These efforts were completed on budget and ahead of schedule. This project provides a blueprint for large-scale interstate rehabilitation and overhaul efforts in a dense urban corridor, requiring coordination with dozens of agencies, and ongoing communication with the traveling public.
Mark Pohlmann, the program manager at HDR who oversaw the project, said railroad relocation was the biggest challenge. One of the Midwest’s “railroad gateways,” a fourth of all trains crossing the country pass through Council Bluffs. Five Class I railroads have nine main lines that converge at Council Bluffs, each feeding into two regional classification yards.
Long impacting local traffic around Council Bluffs, the Iowa DOT and City of Council Bluffs sought the CBIS Program as an opportunity to consolidate, streamline, and reduce the impacts of the railroad lines. Coordinating with BNSF, Iowa Interstate Railroad and CBEC Railway, the HDR team performed a railroad traffic and operations analysis to consolidate four main lines approaching from the south and east into a common corridor and eliminate nine at-grade crossings.

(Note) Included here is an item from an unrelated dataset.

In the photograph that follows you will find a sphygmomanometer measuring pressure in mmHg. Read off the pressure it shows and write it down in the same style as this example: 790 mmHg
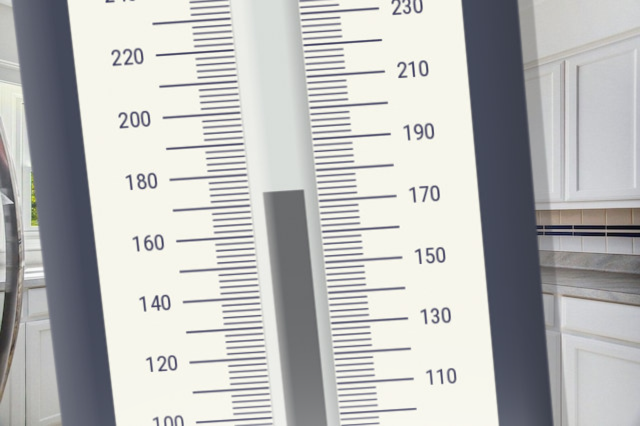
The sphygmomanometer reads 174 mmHg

Crossing under the dual divided highway, this effort improved rail operations while reducing traffic congestion, provided future capacity for the railroads, and eliminated switching across streets.
The relocation was critical to the interstate reconstruction design and construction phasing, according to Pohlmann.
“Construction had to be accomplished via three separate construction contracts, which were administered simultaneously,” Pohlmann said. “Right-of-way transfers were executed in phases as construction progressed, strategically transferring ownership rights between the City of Council Bluffs, BNSF, Iowa Interstate Railroad, and the Iowa DOT. And cutovers of rail trackage had to be scheduled and executed in short track outage windows so as not to interrupt critical freight movements.”
With bridges and pier locations spanning the rail lines, the team’s diligence minimized the impacts to rail and intermodal operations. They reorganized a contract to construct the piers located in the rail yard for the freeway’s eastbound structure at the same time as the westbound structure, so rail operations would be interrupted just once, saving time, money, and minimizing future impacts.
The constrained site also influenced the highway design. Bridge span arrangements and constructability around the rail lines not only considered the current track locations, but those proposed. Further, to improve access in the future, the team incorporated inspection catwalks and access safety cables as part of the bridge designs.
The extensive network of catwalks and safety cables allows unimpeded access to the underside of the bridges for mandated maintenance inspections while continuing railroad operations without interruption.
In addition to modernizing the interstate to today’s standards, the dual, divided freeway and CBIS Program overall provides innovative, long-term system updates.